▶ _Task description_:
Look down the entries below and report how many lines hold the string "mtvec"; write nothing else.

· · · · ·

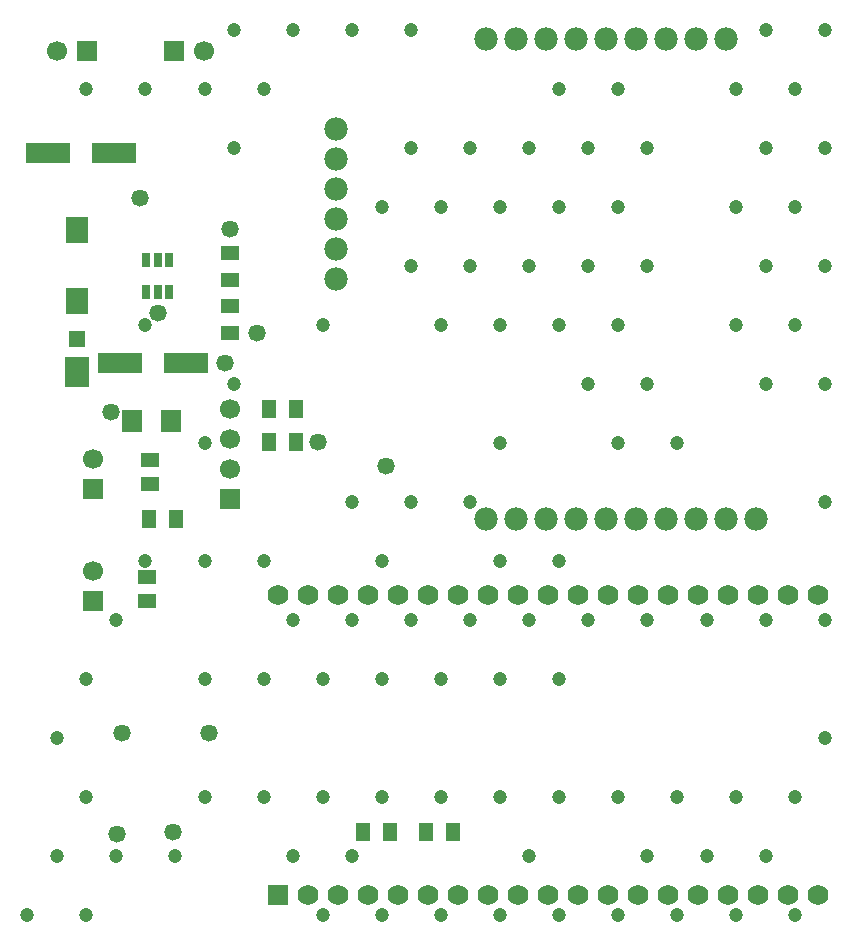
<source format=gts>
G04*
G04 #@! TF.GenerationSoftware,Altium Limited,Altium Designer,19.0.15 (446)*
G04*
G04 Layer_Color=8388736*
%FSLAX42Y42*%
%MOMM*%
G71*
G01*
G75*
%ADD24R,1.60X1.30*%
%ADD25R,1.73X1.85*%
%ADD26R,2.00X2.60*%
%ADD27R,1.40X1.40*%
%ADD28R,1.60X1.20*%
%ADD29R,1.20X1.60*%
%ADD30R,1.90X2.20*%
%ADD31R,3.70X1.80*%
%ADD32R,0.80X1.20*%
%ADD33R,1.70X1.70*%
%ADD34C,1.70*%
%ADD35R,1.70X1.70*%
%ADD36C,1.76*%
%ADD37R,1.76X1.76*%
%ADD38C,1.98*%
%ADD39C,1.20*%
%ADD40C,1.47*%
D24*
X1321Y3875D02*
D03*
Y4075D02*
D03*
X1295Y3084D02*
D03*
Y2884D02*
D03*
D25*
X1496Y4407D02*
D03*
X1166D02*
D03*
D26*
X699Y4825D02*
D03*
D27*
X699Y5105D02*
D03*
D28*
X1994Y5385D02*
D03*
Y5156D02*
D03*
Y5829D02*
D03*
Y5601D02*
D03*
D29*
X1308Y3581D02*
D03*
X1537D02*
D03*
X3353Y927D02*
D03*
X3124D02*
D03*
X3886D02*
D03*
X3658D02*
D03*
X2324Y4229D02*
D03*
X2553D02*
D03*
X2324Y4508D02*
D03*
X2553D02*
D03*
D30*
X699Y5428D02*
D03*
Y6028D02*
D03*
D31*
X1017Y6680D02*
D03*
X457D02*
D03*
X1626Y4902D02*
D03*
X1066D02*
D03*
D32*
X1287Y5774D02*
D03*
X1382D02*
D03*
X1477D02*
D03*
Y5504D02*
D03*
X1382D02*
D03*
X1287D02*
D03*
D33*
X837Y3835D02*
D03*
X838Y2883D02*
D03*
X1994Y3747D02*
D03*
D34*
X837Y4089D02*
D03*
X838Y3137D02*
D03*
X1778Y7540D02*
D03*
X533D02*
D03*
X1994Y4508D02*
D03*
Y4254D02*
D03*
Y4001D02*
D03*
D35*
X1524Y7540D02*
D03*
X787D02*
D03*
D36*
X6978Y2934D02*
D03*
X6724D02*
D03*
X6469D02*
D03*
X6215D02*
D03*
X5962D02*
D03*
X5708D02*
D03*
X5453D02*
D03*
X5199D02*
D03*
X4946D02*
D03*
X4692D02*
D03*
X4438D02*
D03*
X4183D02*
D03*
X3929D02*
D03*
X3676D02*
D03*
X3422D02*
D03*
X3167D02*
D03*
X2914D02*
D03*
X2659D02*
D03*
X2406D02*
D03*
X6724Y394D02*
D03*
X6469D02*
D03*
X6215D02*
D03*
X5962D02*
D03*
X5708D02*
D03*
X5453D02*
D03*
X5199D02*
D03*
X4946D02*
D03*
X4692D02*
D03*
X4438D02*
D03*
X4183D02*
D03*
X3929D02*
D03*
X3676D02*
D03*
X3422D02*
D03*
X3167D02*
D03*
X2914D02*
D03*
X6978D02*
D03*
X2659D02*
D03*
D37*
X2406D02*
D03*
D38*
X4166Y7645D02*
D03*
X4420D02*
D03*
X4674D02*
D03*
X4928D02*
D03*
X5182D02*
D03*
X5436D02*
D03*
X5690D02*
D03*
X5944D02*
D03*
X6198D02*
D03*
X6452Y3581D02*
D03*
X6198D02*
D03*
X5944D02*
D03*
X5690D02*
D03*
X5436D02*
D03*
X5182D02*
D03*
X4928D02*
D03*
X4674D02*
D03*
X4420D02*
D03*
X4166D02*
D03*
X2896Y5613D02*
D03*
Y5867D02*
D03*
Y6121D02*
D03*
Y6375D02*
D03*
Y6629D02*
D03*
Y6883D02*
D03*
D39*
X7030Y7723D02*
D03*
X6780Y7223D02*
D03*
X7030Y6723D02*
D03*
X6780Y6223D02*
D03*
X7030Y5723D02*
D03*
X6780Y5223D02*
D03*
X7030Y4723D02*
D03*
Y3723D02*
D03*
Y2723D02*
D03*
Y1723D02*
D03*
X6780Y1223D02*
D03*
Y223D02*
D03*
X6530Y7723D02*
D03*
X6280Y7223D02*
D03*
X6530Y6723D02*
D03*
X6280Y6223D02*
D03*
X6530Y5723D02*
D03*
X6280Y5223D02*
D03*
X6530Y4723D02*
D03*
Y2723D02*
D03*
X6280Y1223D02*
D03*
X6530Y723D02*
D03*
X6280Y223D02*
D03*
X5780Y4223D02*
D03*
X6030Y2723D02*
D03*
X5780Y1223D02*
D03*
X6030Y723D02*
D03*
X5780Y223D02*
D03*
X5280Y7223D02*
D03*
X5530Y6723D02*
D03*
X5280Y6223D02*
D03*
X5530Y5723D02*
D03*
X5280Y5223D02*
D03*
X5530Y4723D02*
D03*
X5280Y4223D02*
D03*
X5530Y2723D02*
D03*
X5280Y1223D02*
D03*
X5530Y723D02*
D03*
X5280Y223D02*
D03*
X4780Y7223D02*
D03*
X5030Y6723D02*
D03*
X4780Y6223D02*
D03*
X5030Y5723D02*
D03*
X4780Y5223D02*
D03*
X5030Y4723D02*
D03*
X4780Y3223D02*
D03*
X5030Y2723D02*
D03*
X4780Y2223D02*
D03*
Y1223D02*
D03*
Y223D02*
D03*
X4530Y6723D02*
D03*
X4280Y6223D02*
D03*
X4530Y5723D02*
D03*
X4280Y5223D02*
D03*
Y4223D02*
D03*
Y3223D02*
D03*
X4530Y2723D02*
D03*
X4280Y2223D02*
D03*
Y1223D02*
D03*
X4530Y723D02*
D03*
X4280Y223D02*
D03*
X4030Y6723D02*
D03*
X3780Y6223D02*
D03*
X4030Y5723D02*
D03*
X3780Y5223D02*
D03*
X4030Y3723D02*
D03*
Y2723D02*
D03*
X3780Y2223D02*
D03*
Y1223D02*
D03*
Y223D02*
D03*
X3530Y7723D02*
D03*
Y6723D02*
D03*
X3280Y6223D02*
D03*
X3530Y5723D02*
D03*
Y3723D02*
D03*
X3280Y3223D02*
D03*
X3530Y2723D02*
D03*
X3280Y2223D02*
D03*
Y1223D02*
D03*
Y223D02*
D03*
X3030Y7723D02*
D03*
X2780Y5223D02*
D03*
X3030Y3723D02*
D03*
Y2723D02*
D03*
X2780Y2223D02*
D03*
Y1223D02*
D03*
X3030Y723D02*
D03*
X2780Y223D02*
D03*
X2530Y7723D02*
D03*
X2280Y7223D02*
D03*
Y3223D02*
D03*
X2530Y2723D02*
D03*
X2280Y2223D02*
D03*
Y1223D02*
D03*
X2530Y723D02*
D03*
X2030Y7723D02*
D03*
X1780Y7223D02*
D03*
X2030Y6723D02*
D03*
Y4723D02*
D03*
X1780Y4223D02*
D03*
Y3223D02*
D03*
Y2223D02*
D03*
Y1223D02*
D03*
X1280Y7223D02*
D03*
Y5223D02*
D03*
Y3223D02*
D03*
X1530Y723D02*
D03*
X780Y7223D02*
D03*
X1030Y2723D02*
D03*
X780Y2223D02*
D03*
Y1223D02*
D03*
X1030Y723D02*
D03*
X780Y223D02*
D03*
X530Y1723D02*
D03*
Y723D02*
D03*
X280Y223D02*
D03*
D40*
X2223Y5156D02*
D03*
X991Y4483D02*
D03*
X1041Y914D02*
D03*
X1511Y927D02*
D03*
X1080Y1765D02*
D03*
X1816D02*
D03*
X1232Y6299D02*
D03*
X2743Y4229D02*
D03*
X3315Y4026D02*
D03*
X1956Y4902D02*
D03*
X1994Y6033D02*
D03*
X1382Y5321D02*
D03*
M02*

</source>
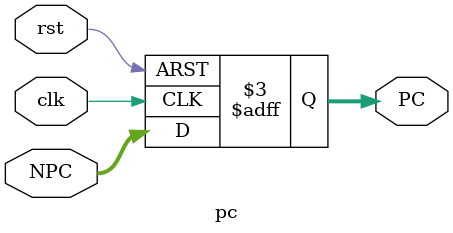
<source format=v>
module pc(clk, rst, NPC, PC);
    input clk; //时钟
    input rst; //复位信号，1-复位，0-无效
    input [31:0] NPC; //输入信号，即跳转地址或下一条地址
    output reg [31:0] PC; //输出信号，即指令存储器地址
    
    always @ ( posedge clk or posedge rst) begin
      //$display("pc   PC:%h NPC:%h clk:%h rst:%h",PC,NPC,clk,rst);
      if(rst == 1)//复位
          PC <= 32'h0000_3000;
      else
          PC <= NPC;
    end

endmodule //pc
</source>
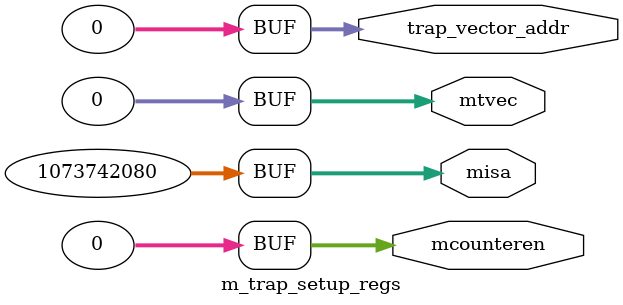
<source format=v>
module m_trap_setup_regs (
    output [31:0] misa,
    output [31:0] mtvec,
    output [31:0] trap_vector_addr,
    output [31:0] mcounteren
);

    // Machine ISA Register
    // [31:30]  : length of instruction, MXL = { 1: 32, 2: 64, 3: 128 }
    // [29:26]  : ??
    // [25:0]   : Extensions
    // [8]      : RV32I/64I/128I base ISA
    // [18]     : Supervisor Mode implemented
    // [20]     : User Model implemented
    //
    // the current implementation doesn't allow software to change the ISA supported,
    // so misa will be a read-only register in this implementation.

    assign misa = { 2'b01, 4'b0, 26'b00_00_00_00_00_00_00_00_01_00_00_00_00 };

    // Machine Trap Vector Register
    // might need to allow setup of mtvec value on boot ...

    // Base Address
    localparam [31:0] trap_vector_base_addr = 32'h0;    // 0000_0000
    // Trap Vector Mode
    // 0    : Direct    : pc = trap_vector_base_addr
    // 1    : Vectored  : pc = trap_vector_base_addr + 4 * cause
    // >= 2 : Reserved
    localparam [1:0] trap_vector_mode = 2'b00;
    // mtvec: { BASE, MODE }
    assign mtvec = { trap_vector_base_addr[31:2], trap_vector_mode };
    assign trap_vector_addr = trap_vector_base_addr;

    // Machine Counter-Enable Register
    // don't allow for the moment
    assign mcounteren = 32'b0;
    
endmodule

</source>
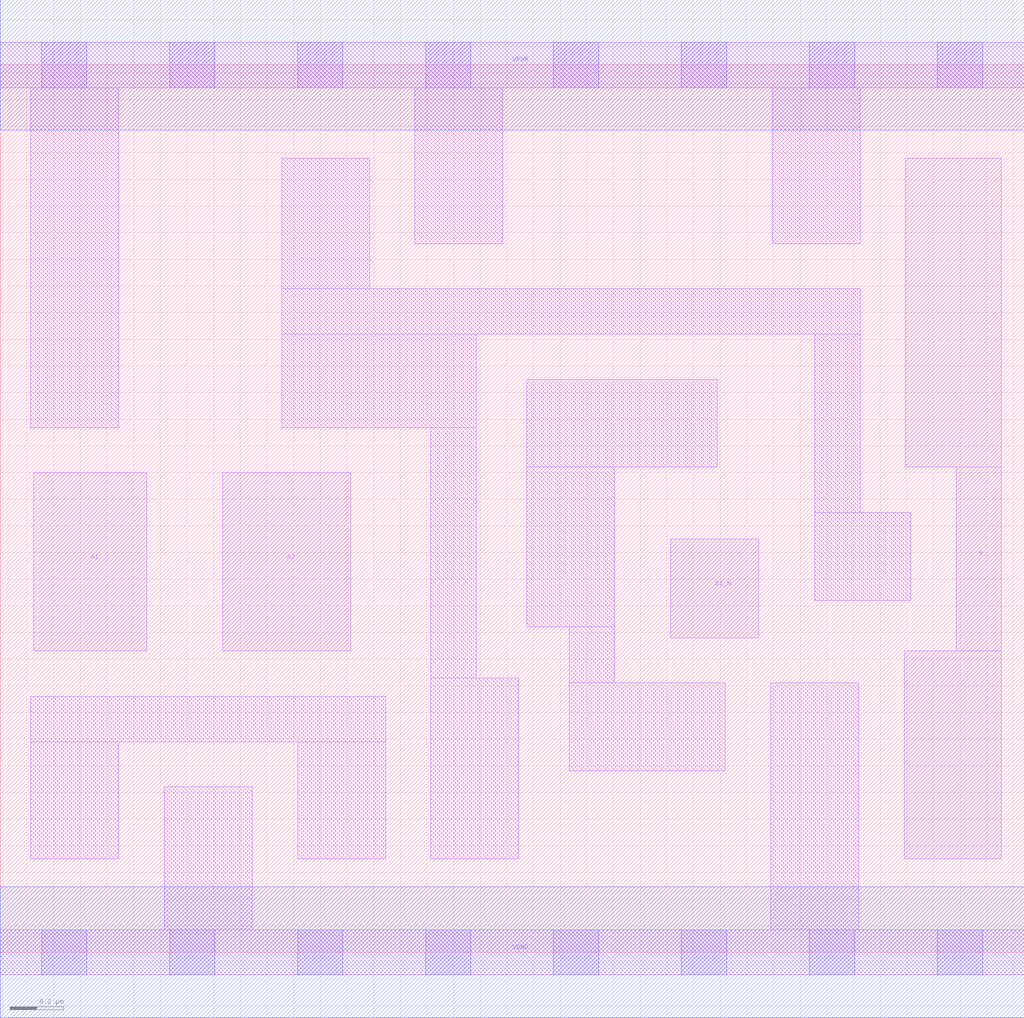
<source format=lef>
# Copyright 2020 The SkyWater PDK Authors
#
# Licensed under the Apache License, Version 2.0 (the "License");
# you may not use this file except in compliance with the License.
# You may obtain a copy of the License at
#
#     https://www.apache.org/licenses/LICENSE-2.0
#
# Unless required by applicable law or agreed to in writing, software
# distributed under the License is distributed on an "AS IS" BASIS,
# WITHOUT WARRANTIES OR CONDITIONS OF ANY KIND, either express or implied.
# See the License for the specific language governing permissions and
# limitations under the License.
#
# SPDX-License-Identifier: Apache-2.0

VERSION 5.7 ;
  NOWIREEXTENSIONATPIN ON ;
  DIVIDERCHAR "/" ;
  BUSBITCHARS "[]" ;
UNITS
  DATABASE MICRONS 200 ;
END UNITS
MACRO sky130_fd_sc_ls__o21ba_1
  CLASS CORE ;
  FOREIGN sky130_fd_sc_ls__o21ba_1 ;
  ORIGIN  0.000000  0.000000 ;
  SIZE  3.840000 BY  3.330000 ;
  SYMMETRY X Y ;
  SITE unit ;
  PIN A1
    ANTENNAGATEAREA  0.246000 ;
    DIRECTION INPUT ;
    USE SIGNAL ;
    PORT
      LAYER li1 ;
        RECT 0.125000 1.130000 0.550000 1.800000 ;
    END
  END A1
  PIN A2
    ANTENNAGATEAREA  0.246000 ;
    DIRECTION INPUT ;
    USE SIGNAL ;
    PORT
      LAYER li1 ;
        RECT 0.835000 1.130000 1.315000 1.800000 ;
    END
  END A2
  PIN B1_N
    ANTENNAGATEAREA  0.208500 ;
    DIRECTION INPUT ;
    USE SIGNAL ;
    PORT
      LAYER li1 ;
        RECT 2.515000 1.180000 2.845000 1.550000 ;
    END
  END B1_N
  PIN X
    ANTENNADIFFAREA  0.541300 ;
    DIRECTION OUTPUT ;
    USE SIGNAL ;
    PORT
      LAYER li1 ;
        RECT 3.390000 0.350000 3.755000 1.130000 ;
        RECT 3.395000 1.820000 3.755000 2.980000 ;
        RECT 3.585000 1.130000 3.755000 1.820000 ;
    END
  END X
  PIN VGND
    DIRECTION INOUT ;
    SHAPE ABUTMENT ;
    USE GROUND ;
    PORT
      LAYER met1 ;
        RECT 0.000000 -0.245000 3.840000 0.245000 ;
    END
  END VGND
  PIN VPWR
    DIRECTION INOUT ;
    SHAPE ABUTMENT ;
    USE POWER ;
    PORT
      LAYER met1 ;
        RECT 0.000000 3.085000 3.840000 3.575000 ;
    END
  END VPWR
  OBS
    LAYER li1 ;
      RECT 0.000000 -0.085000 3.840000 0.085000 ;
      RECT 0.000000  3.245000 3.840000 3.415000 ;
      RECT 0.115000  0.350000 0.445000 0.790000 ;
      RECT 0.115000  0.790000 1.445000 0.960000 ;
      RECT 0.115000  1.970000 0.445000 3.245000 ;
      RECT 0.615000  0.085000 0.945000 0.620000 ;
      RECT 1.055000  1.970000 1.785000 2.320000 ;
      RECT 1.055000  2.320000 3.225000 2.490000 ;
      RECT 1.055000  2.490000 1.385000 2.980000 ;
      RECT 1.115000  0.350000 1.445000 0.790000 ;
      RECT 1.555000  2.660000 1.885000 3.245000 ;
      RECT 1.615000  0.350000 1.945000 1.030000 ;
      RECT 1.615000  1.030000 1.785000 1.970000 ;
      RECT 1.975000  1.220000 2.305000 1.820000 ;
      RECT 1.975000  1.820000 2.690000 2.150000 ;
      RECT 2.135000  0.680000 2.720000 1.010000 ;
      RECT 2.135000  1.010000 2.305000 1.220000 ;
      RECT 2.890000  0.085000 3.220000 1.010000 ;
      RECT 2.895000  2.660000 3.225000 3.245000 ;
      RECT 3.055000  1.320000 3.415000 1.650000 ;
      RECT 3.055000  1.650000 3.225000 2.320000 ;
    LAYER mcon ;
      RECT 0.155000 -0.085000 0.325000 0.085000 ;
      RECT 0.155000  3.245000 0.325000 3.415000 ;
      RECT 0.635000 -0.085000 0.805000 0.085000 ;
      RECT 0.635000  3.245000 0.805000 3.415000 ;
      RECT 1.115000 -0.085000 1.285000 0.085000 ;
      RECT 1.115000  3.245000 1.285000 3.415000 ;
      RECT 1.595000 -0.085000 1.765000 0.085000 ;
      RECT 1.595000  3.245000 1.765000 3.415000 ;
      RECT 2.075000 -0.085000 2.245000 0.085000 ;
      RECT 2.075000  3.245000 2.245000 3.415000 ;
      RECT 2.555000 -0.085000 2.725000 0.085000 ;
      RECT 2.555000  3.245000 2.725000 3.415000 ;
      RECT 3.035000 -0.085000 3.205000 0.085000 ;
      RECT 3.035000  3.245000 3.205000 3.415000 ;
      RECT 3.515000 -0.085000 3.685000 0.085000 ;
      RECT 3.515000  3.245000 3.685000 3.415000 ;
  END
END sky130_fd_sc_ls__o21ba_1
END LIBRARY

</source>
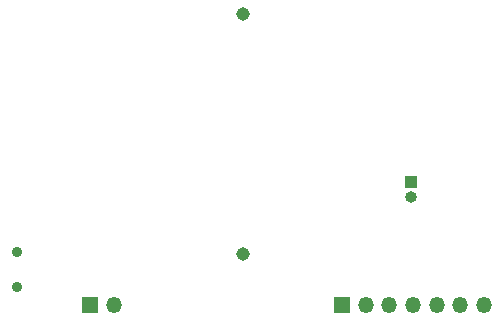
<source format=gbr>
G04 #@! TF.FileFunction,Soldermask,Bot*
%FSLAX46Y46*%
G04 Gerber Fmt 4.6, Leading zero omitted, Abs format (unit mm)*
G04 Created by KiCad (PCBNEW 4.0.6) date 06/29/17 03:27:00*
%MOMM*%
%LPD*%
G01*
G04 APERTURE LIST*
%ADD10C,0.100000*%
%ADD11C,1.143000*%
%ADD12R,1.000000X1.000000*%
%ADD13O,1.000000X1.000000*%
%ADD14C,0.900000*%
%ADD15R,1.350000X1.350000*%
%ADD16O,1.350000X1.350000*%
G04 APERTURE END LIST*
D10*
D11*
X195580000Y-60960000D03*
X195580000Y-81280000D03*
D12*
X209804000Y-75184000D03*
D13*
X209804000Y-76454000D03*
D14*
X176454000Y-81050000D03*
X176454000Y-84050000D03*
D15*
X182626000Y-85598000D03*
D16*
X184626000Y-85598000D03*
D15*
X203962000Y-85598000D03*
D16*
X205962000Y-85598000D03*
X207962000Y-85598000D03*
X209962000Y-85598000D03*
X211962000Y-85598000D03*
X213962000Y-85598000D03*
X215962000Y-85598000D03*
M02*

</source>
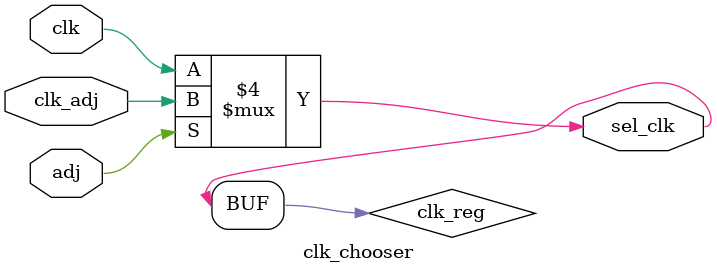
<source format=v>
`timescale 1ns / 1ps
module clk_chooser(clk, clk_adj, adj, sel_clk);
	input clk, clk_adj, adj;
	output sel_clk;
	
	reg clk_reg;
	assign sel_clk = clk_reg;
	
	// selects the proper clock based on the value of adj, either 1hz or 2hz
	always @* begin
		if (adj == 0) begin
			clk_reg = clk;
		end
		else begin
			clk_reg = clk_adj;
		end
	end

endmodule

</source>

· · · · ·

▶ _Reply_:
4